Fischer has compared the challenge to the SEC’s climate disclosure rules. Regulators understand markets, not necessarily the technical or operational risks that tokenization introduces. Deciding what is material, how custody works, and how investor protections apply will take time.

Industry leaders are also divided. Ophelia Snyder of 21shares has questioned whether crypto needs entirely new rules or whether it should fit within existing financial infrastructure. Still, she sees progress in the SEC’s growing use of exemptions and no action letters.

One example stands out. The SEC recently issued a no action letter allowing the Depository Trust Company to tokenize a limited set of assets, including Russell 1000 stocks, major equity ETFs, and U.S. Treasuries. The message was clear. Tokenization can be tested, but only in controlled, restricted environments. Regulators want experimentation without systemic risk.

The CFTC Steps Into a Bigger Role

While the SEC refines definitions and exemptions, the CFTC is gaining momentum. The agency launched a Crypto Sprint to clarify rules, withdrew outdated guidance on actual delivery of digital assets, and created pathways for exchanges to list regulator approved spot crypto products.

Leadership is changing too. Acting Chair Caroline Pham has guided much of this work, but the agency is now under new leadership. President Donald Trump appointed Michael Selig as CFTC Chair, confirming him during a period when lawmakers are increasingly looking to the CFTC to lead crypto oversight.

Industry voices believe this shift matters. Rebecca Liao, CEO of Saga, has argued that the CFTC may actually be the most powerful agency in crypto regulation. While the SEC has drawn attention through enforcement, the CFTC has the ability to open markets, especially around commodities like bitcoin.

Bitcoin’s commodity status puts it squarely in the CFTC’s domain. Liao’s view is simple. If the CFTC focuses on ensuring a healthy, well regulated bitcoin market, the rest of the ecosystem will follow. Historically, when bitcoin thrives, liquidity and confidence spill into the broader crypto market.

A Lean Leadership Bench in 2026

Both agencies are entering 2026 understaffed. The SEC currently has three commissioners, with two seats expected to open soon. The CFTC is even leaner, with Selig serving as its sole commissioner. By statute, each agency should have five commissioners, balanced across parties.

This lack of personnel is not ideal, but it is unlikely to halt progress. As Snyder notes, strategic direction usually comes from the executive branch, and appointments will follow. The agendas are already set. What may change is the speed and precision of execution once the benches are fully staffed.

What 2026 Really Signals

Crypto regulation in 2026 is no longer about ideological battles over jurisdiction.

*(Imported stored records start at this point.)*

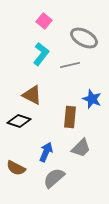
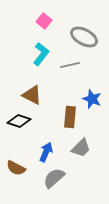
gray ellipse: moved 1 px up
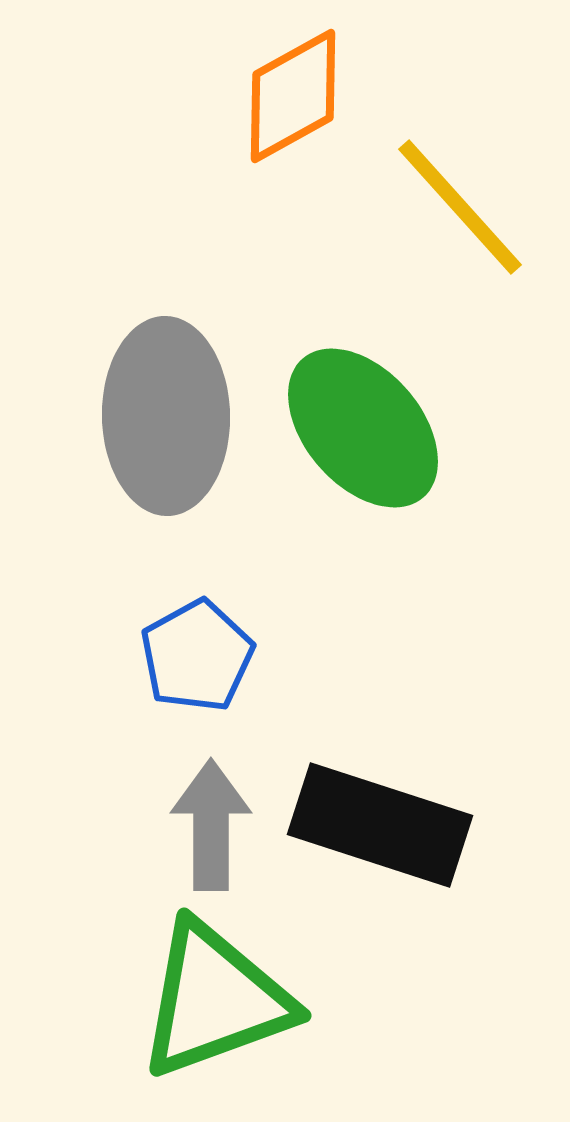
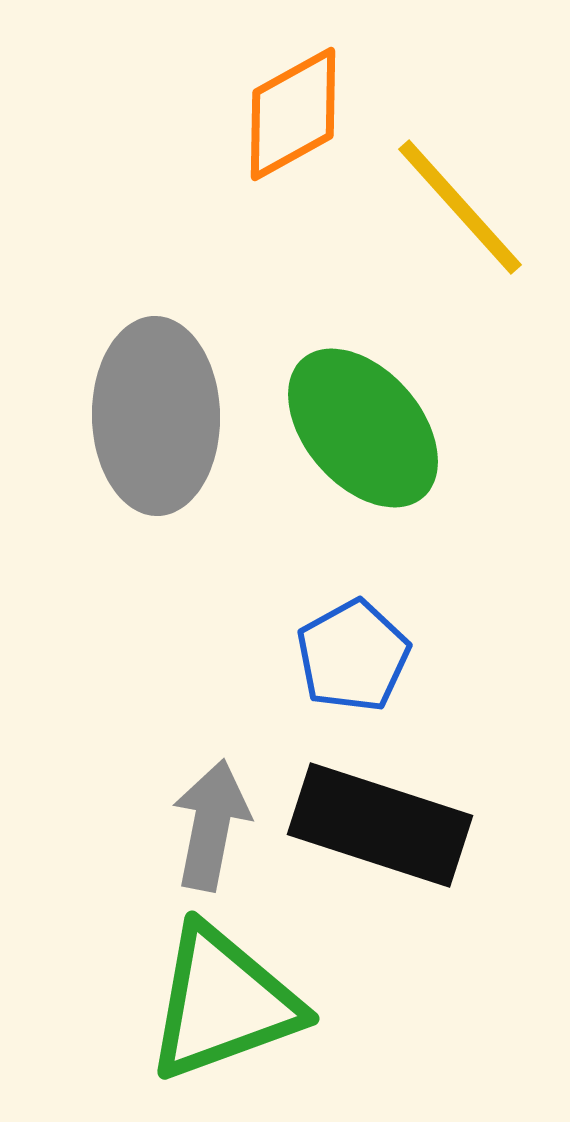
orange diamond: moved 18 px down
gray ellipse: moved 10 px left
blue pentagon: moved 156 px right
gray arrow: rotated 11 degrees clockwise
green triangle: moved 8 px right, 3 px down
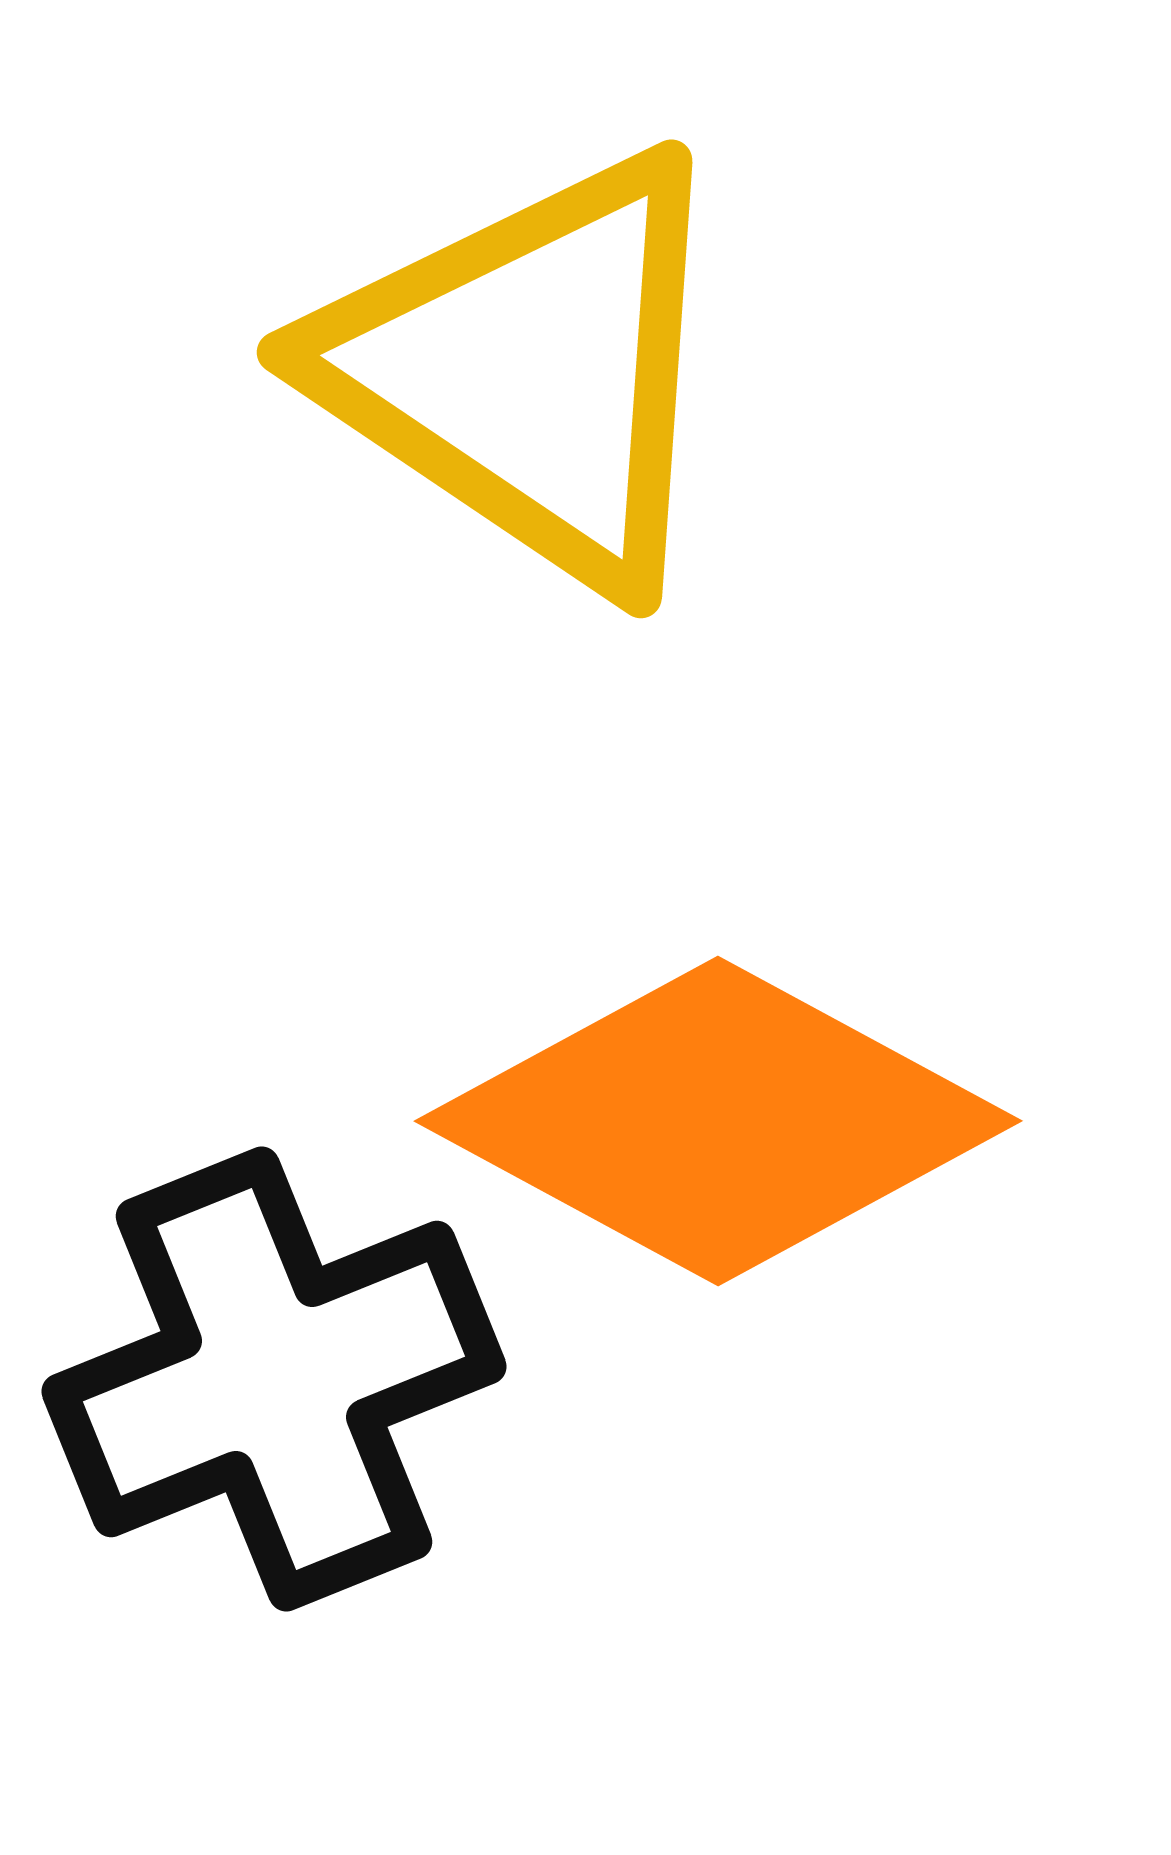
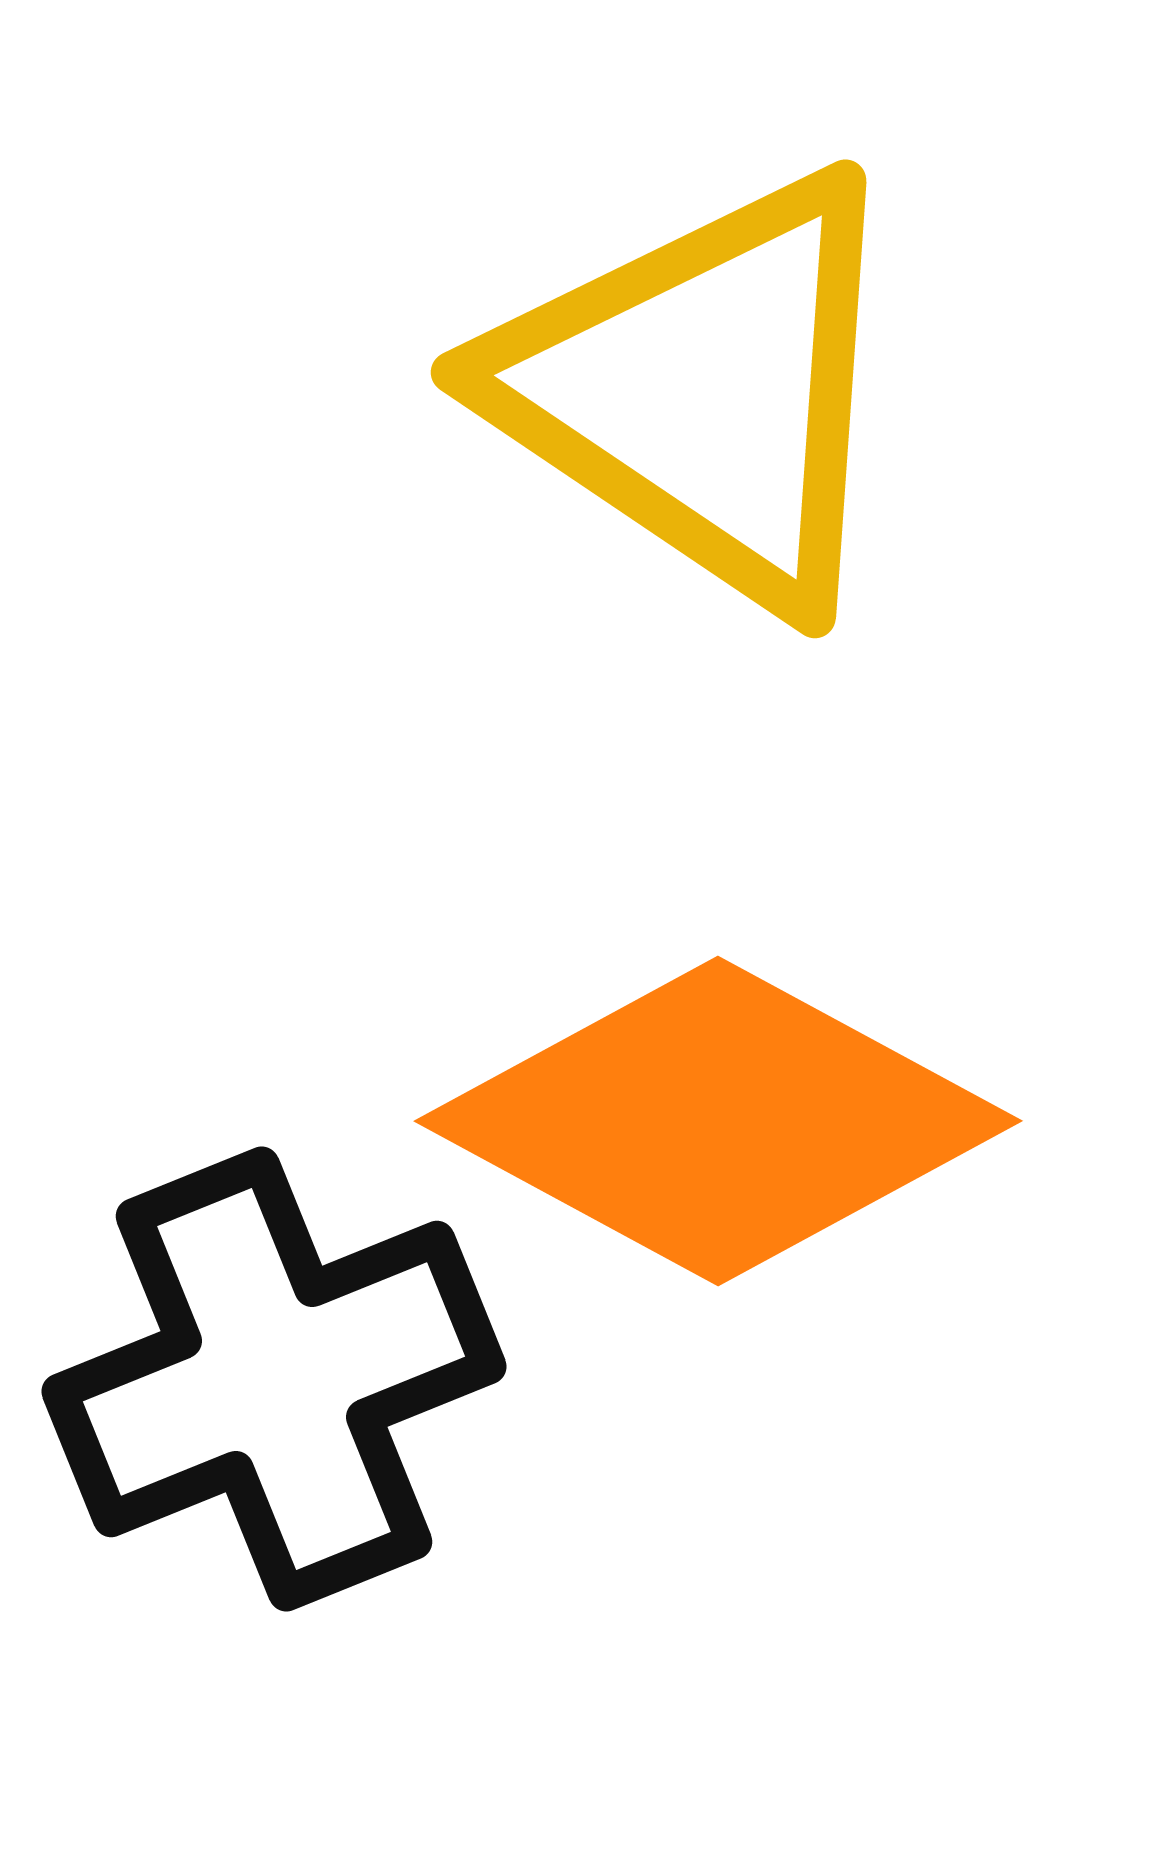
yellow triangle: moved 174 px right, 20 px down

It is about structure, coordination, and controlled experimentation. The SEC is laying down definitions and guardrails, while the CFTC is positioning itself as a market enabler, particularly for bitcoin and spot products.

For the industry, this is not deregulation. It is something more mature. Clearer rules, shared oversight, and a recognition that crypto markets are not going away. The question is no longer whether regulation will happen, but how intelligently it will be implemented.